Collected data
»»
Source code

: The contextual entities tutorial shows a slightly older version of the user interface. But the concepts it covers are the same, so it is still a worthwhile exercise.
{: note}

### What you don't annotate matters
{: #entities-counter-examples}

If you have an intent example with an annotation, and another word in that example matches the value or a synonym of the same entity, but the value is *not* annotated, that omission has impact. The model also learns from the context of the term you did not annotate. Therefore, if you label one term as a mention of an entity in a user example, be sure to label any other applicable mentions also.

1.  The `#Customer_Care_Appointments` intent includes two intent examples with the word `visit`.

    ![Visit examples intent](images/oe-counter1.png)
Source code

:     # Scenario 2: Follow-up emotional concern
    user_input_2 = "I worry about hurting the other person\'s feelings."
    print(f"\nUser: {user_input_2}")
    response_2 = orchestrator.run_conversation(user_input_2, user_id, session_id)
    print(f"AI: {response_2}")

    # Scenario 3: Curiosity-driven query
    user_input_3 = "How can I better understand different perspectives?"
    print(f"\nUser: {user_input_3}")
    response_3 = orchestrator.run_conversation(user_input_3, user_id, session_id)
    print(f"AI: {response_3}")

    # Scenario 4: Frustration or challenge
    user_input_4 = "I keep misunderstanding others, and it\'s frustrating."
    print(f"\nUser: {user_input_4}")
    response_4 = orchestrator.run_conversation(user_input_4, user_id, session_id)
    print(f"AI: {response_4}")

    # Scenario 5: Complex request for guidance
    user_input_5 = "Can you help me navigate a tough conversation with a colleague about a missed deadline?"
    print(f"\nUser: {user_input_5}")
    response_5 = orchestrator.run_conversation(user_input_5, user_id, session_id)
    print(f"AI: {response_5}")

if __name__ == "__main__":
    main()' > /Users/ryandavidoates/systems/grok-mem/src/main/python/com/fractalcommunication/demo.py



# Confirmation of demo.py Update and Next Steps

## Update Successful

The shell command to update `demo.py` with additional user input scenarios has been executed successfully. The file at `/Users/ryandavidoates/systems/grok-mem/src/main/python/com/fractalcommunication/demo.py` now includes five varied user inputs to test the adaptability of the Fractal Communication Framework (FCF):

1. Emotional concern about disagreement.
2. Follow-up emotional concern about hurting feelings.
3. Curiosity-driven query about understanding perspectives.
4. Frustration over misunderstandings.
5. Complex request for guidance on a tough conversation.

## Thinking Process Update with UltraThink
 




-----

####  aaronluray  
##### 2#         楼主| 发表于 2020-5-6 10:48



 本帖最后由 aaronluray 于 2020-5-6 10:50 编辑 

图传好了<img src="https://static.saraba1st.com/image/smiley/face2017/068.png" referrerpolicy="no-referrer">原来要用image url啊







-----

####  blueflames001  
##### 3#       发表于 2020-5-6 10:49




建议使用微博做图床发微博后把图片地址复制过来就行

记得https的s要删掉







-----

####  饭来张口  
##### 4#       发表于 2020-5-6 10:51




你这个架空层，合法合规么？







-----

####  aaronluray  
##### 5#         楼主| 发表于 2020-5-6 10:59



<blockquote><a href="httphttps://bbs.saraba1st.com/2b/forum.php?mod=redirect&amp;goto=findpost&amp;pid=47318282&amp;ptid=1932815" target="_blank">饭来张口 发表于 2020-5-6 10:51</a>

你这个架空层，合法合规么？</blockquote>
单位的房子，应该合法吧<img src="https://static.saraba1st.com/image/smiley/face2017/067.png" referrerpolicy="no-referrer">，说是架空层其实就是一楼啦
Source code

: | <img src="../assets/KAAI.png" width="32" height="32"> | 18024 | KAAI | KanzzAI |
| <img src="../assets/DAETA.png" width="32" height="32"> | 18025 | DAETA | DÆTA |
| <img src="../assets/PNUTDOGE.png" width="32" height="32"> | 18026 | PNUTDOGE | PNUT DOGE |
««
TASK TO CARRY OUT →
Your answer should be the data above, retyped in full and unaltered.

RESPONSE TO THE TASK →
Source code

: The contextual entities tutorial shows a slightly older version of the user interface. But the concepts it covers are the same, so it is still a worthwhile exercise.
{: note}

### What you don't annotate matters
{: #entities-counter-examples}

If you have an intent example with an annotation, and another word in that example matches the value or a synonym of the same entity, but the value is *not* annotated, that omission has impact. The model also learns from the context of the term you did not annotate. Therefore, if you label one term as a mention of an entity in a user example, be sure to label any other applicable mentions also.

1.  The `#Customer_Care_Appointments` intent includes two intent examples with the word `visit`.

    ![Visit examples intent](images/oe-counter1.png)
Source code

:     # Scenario 2: Follow-up emotional concern
    user_input_2 = "I worry about hurting the other person\'s feelings."
    print(f"\nUser: {user_input_2}")
    response_2 = orchestrator.run_conversation(user_input_2, user_id, session_id)
    print(f"AI: {response_2}")

    # Scenario 3: Curiosity-driven query
    user_input_3 = "How can I better understand different perspectives?"
    print(f"\nUser: {user_input_3}")
    response_3 = orchestrator.run_conversation(user_input_3, user_id, session_id)
    print(f"AI: {response_3}")

    # Scenario 4: Frustration or challenge
    user_input_4 = "I keep misunderstanding others, and it\'s frustrating."
    print(f"\nUser: {user_input_4}")
    response_4 = orchestrator.run_conversation(user_input_4, user_id, session_id)
    print(f"AI: {response_4}")

    # Scenario 5: Complex request for guidance
    user_input_5 = "Can you help me navigate a tough conversation with a colleague about a missed deadline?"
    print(f"\nUser: {user_input_5}")
    response_5 = orchestrator.run_conversation(user_input_5, user_id, session_id)
    print(f"AI: {response_5}")

if __name__ == "__main__":
    main()' > /Users/ryandavidoates/systems/grok-mem/src/main/python/com/fractalcommunication/demo.py



# Confirmation of demo.py Update and Next Steps

## Update Successful

The shell command to update `demo.py` with additional user input scenarios has been executed successfully. The file at `/Users/ryandavidoates/systems/grok-mem/src/main/python/com/fractalcommunication/demo.py` now includes five varied user inputs to test the adaptability of the Fractal Communication Framework (FCF):

1. Emotional concern about disagreement.
2. Follow-up emotional concern about hurting feelings.
3. Curiosity-driven query about understanding perspectives.
4. Frustration over misunderstandings.
5. Complex request for guidance on a tough conversation.

## Thinking Process Update with UltraThink
 




-----

####  aaronluray  
##### 2#         楼主| 发表于 2020-5-6 10:48



 本帖最后由 aaronluray 于 2020-5-6 10:50 编辑 

图传好了<img src="https://static.saraba1st.com/image/smiley/face2017/068.png" referrerpolicy="no-referrer">原来要用image url啊







-----

####  blueflames001  
##### 3#       发表于 2020-5-6 10:49




建议使用微博做图床发微博后把图片地址复制过来就行

记得https的s要删掉







-----

####  饭来张口  
##### 4#       发表于 2020-5-6 10:51




你这个架空层，合法合规么？







-----

####  aaronluray  
##### 5#         楼主| 发表于 2020-5-6 10:59



<blockquote><a href="httphttps://bbs.saraba1st.com/2b/forum.php?mod=redirect&amp;goto=findpost&amp;pid=47318282&amp;ptid=1932815" target="_blank">饭来张口 发表于 2020-5-6 10:51</a>

你这个架空层，合法合规么？</blockquote>
单位的房子，应该合法吧<img src="https://static.saraba1st.com/image/smiley/face2017/067.png" referrerpolicy="no-referrer">，说是架空层其实就是一楼啦
Source code

: | <img src="../assets/KAAI.png" width="32" height="32"> | 18024 | KAAI | KanzzAI |
| <img src="../assets/DAETA.png" width="32" height="32"> | 18025 | DAETA | DÆTA |
| <img src="../assets/PNUTDOGE.png" width="32" height="32"> | 18026 | PNUTDOGE | PNUT DOGE |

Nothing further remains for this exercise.